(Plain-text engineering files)
************

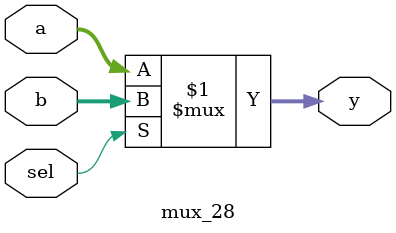
<source format=v>
module mux_28(sel, a, b, y);
  input   sel;
  input   [7:0] a;
  input   [7:0] b;
  output  [7:0] y;

  assign y = (sel) ? b : a;
endmodule
</source>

************

» Task prompt
Repeat each record verbatim, pictures excluded.

» Written solution
<source format=v>
module mux_28(sel, a, b, y);
  input   sel;
  input   [7:0] a;
  input   [7:0] b;
  output  [7:0] y;

  assign y = (sel) ? b : a;
endmodule
</source>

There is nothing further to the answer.